--- START ---
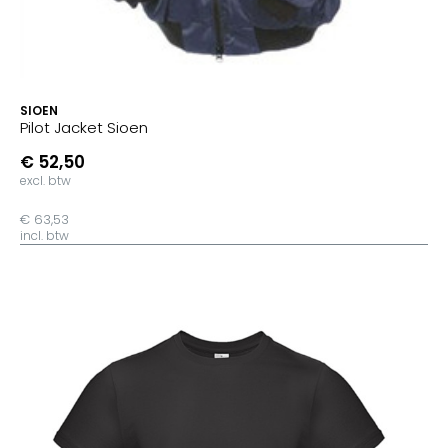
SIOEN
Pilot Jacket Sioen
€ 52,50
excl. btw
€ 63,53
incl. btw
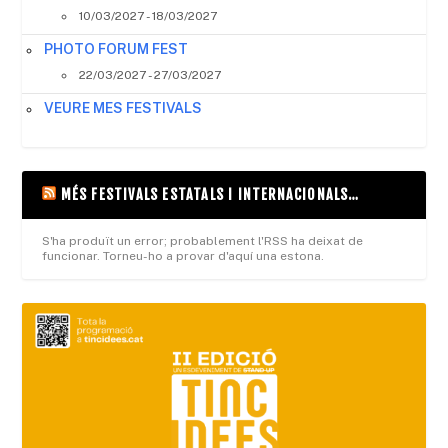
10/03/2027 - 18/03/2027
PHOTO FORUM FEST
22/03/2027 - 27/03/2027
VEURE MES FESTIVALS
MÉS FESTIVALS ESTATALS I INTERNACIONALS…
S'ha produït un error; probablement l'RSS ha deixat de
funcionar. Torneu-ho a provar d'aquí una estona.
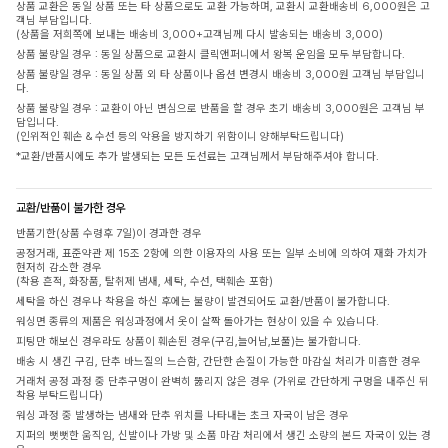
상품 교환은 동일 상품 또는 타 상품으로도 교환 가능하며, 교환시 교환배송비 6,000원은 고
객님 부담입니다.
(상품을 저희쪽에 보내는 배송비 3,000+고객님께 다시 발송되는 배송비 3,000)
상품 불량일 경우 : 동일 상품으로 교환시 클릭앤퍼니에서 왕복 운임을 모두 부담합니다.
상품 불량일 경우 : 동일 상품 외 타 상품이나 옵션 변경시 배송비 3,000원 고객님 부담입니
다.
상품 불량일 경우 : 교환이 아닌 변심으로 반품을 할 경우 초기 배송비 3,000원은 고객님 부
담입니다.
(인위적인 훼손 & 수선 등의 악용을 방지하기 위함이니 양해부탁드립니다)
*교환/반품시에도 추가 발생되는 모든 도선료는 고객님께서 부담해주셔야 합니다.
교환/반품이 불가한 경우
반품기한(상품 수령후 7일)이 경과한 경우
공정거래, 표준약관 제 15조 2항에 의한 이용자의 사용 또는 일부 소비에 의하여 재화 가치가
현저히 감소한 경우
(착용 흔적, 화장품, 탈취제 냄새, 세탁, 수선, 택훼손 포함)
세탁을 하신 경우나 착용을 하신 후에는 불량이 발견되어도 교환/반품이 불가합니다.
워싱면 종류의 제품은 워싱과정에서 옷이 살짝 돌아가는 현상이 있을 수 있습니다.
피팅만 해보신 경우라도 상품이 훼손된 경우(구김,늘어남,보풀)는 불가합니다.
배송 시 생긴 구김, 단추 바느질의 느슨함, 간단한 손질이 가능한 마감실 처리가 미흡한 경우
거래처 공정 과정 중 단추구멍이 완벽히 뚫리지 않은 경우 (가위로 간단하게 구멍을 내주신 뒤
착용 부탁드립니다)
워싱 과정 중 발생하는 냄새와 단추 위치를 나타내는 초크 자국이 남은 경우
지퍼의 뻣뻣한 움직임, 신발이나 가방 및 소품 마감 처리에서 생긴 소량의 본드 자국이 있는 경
--- END ---
--- START ---
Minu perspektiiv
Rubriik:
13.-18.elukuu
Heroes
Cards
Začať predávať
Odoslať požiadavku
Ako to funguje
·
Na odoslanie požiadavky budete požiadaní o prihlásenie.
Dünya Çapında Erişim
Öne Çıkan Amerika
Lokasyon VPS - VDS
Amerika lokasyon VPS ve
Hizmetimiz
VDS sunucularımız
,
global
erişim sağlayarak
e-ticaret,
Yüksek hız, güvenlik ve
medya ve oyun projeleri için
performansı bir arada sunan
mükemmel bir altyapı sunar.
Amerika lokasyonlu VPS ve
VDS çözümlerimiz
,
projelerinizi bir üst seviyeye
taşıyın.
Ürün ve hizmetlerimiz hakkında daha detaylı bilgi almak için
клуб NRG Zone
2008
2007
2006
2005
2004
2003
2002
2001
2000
--- END ---
> [How to complete this task]:
In the listing above, find the line with "funcionar. Torneu-ho a" and the line with "배송 시 생긴 구김, 단추". Transcribe those two and everything between, exactly, leaving out pictures.

> [Your solution]:
funcionar. Torneu-ho a provar d'aquí una estona.
상품 교환은 동일 상품 또는 타 상품으로도 교환 가능하며, 교환시 교환배송비 6,000원은 고
객님 부담입니다.
(상품을 저희쪽에 보내는 배송비 3,000+고객님께 다시 발송되는 배송비 3,000)
상품 불량일 경우 : 동일 상품으로 교환시 클릭앤퍼니에서 왕복 운임을 모두 부담합니다.
상품 불량일 경우 : 동일 상품 외 타 상품이나 옵션 변경시 배송비 3,000원 고객님 부담입니
다.
상품 불량일 경우 : 교환이 아닌 변심으로 반품을 할 경우 초기 배송비 3,000원은 고객님 부
담입니다.
(인위적인 훼손 & 수선 등의 악용을 방지하기 위함이니 양해부탁드립니다)
*교환/반품시에도 추가 발생되는 모든 도선료는 고객님께서 부담해주셔야 합니다.
교환/반품이 불가한 경우
반품기한(상품 수령후 7일)이 경과한 경우
공정거래, 표준약관 제 15조 2항에 의한 이용자의 사용 또는 일부 소비에 의하여 재화 가치가
현저히 감소한 경우
(착용 흔적, 화장품, 탈취제 냄새, 세탁, 수선, 택훼손 포함)
세탁을 하신 경우나 착용을 하신 후에는 불량이 발견되어도 교환/반품이 불가합니다.
워싱면 종류의 제품은 워싱과정에서 옷이 살짝 돌아가는 현상이 있을 수 있습니다.
피팅만 해보신 경우라도 상품이 훼손된 경우(구김,늘어남,보풀)는 불가합니다.
배송 시 생긴 구김, 단추 바느질의 느슨함, 간단한 손질이 가능한 마감실 처리가 미흡한 경우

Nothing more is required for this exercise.